“Top-K” Filtering¶
A common analytical pattern involves subsetting based on some method of ranking. For example, “the 5 most frequently occurring widgets in a dataset”. By choosing the right metric, you can obtain the most important or least important items from some dimension, for some definition of important.
To carry out the pattern by hand involves the following
Choose a ranking metric
Aggregate, computing the ranking metric, by the target dimension
Order by the ranking metric and take the highest K values
Use those values as a set filter (either with
semi_join
orisin
) in your next query
For example, let’s look at the TPC-H tables and find the 5 or 10 customers who placed the most orders over their lifetime:
>>> orders = con.table('tpch_orders')
>>> top_orders = (orders
... .group_by('o_custkey')
... .size()
... .sort_by(('count', False))
... .limit(5))
>>> top_orders
o_custkey count
0 3451 41
1 102022 41
2 102004 41
3 79300 40
4 117082 40
Now, we could use these customer keys as a filter in some other analysis:
>>> # Among the top 5 most frequent customers, what's the histogram of their order statuses?
>>> analysis = (orders[orders.o_custkey.isin(top_orders.o_custkey)]
... .group_by('o_orderstatus')
... .size())
>>> analysis
o_orderstatus count
0 P 5
1 F 85
2 O 113
This is such a common pattern that Ibis supports a high level primitive
topk
operation, which can be used immediately as a filter:
>>> top_orders = orders.o_custkey.topk(5)
>>> orders[top_orders].group_by('o_orderstatus').size()
o_orderstatus count
0 P 5
1 F 85
2 O 113
This goes a little further.
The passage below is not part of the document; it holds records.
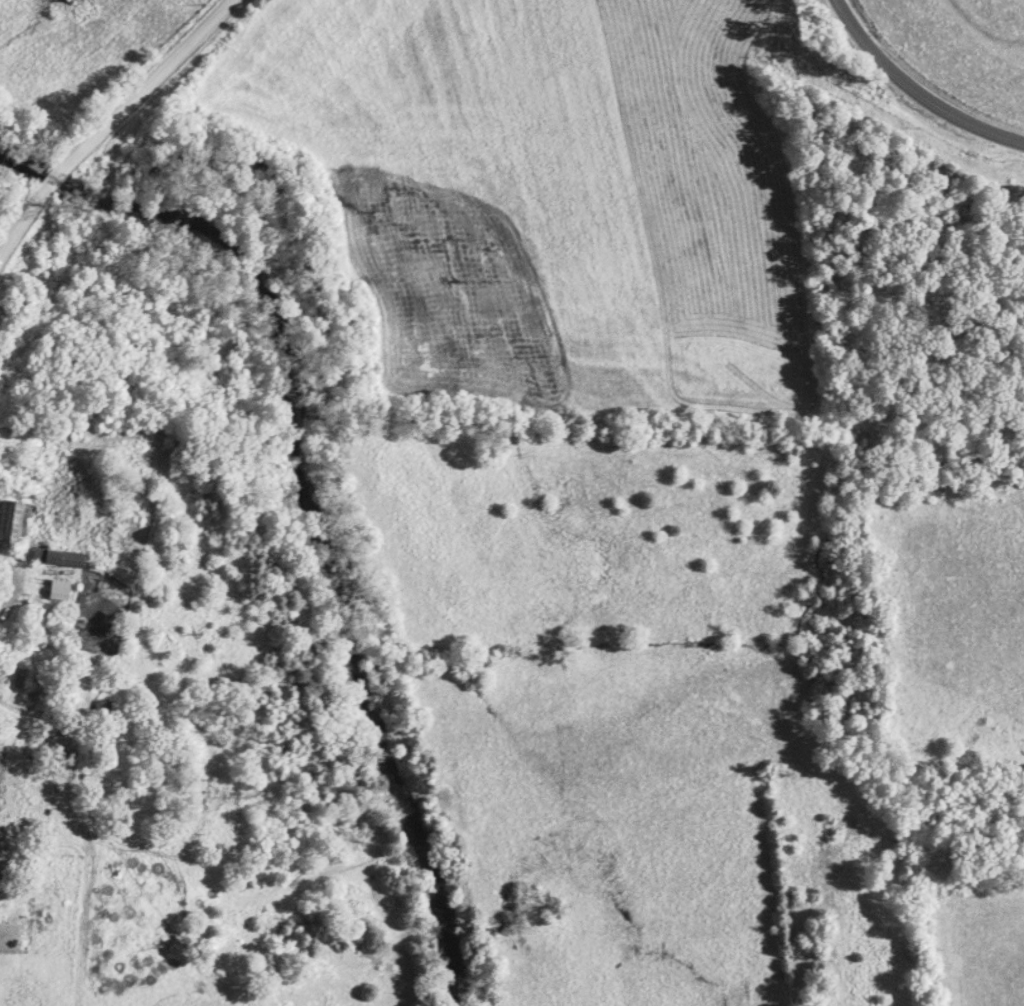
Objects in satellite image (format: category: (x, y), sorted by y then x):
road: (912, 92)
road: (110, 118)
building: (18, 523)
building: (58, 559)
road: (10, 583)
building: (59, 591)
road: (31, 858)

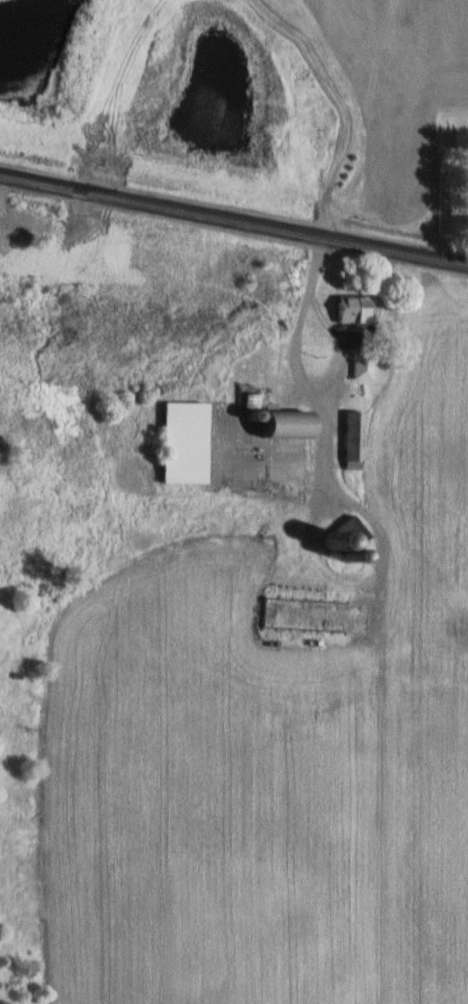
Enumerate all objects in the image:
building: (463, 180)
road: (234, 217)
building: (349, 310)
building: (360, 366)
road: (313, 397)
building: (277, 425)
building: (350, 441)
building: (177, 443)

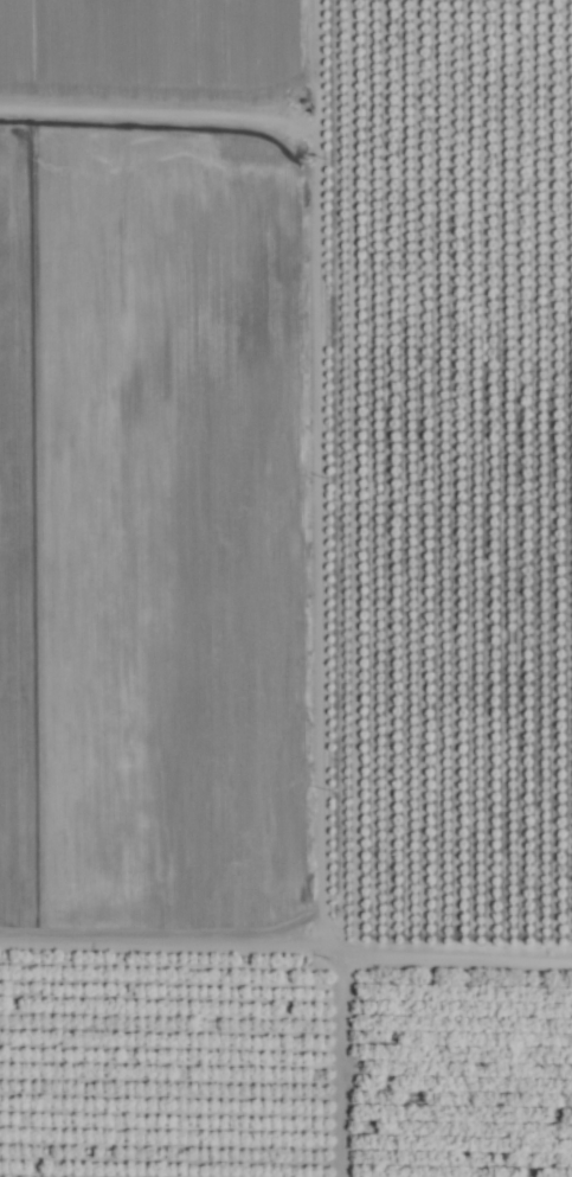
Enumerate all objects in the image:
road: (428, 954)
road: (155, 992)
road: (341, 1076)

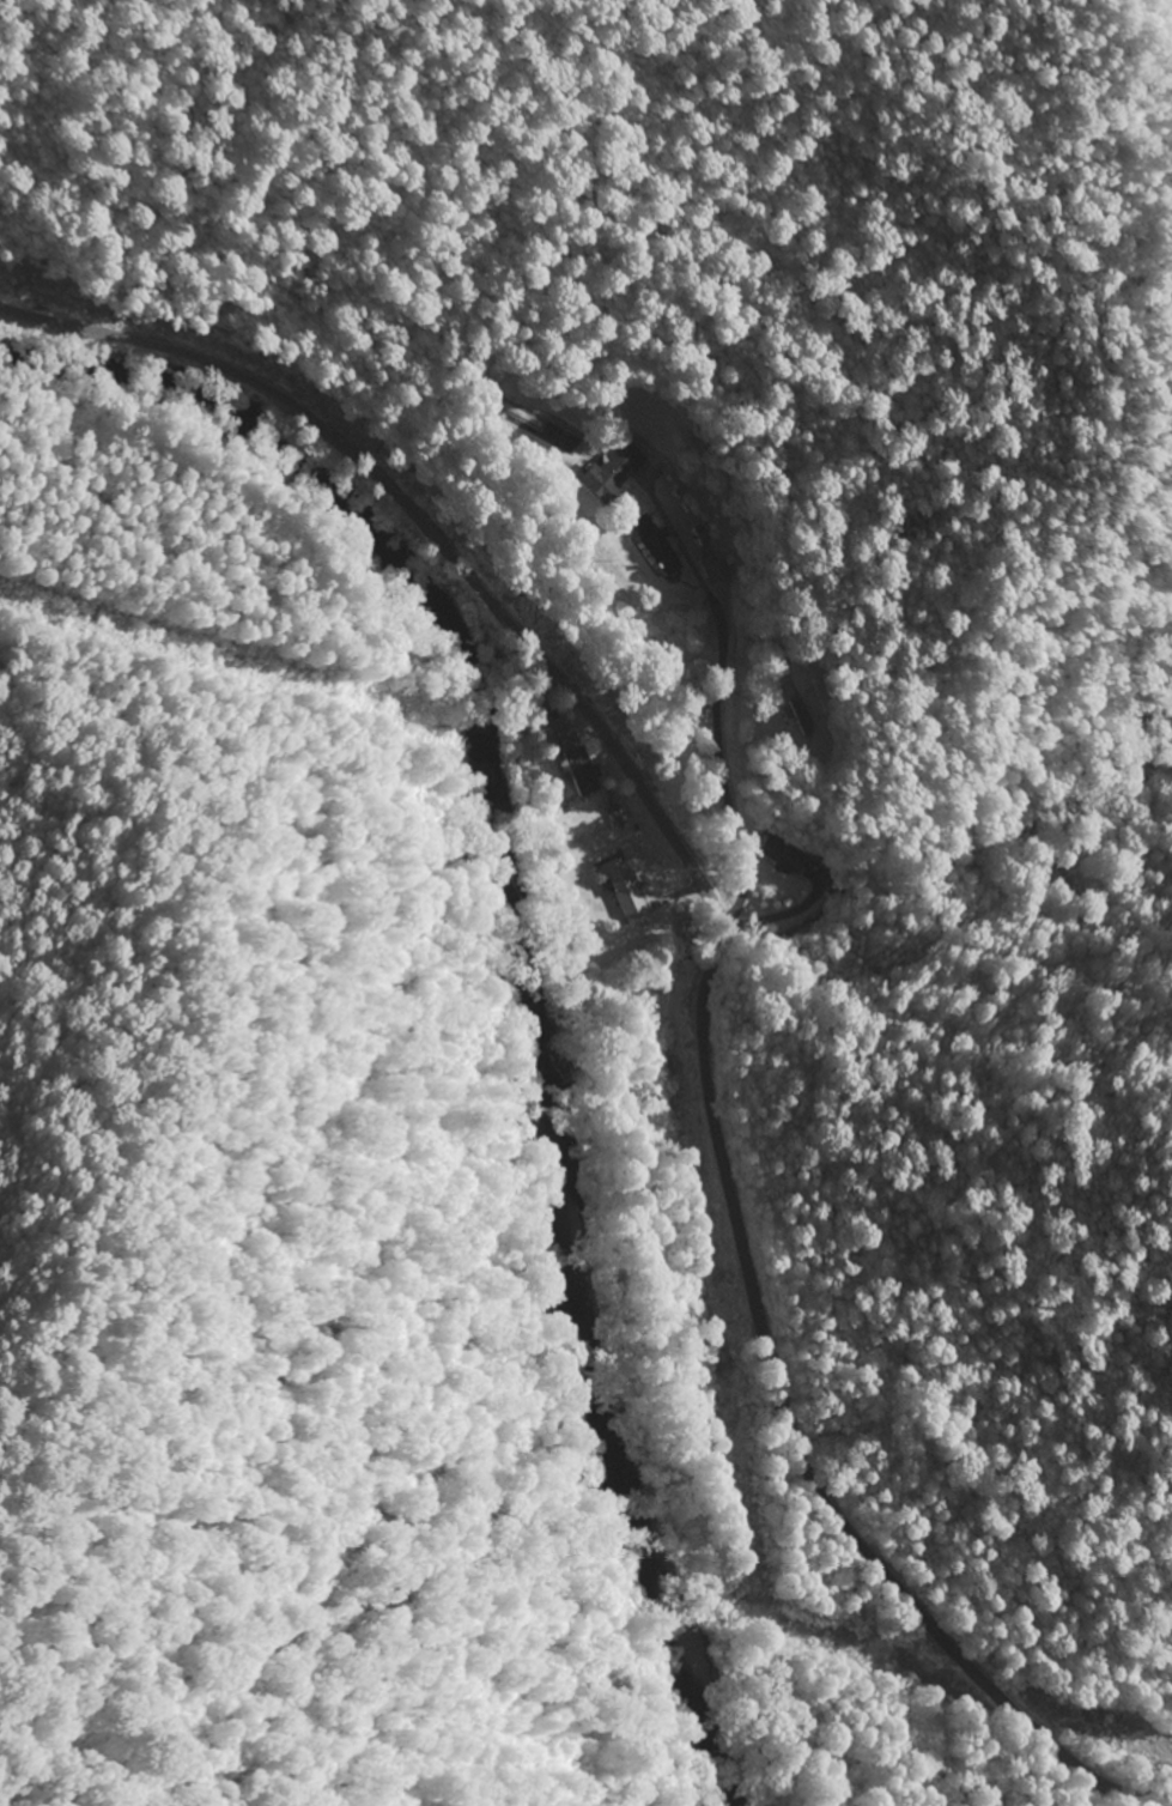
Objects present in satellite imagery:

Suppose now we want to rank customers by their total spending instead of the number of orders, perhaps a more meaningful metric:
>>> total_spend = orders.o_totalprice.sum().name('total')
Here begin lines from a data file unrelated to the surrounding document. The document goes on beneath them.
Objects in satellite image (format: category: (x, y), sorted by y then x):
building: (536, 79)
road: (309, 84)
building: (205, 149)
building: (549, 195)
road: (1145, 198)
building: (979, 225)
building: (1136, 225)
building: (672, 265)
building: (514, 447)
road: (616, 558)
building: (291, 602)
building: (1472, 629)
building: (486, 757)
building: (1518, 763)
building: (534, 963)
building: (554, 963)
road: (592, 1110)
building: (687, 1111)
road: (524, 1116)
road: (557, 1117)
>>> top_spenders = (orders
... .group_by('o_custkey')
... .aggregate(total_spend)
... .sort_by(('total', False))
... .limit(5))
>>> top_spenders
o_custkey total
0 143500 7012696.48
1 95257 6563511.23
2 87115 6457526.26
3 131113 6311428.86
4 103834 6306524.23
To use another metric, just pass it to the by
argument in topk
:
>>> top_spenders = orders.o_custkey.topk(5, by=total_spend)
>>> orders[top_spenders].group_by('o_orderstatus').size()
o_orderstatus count
0 P 1
1 F 78
2 O 98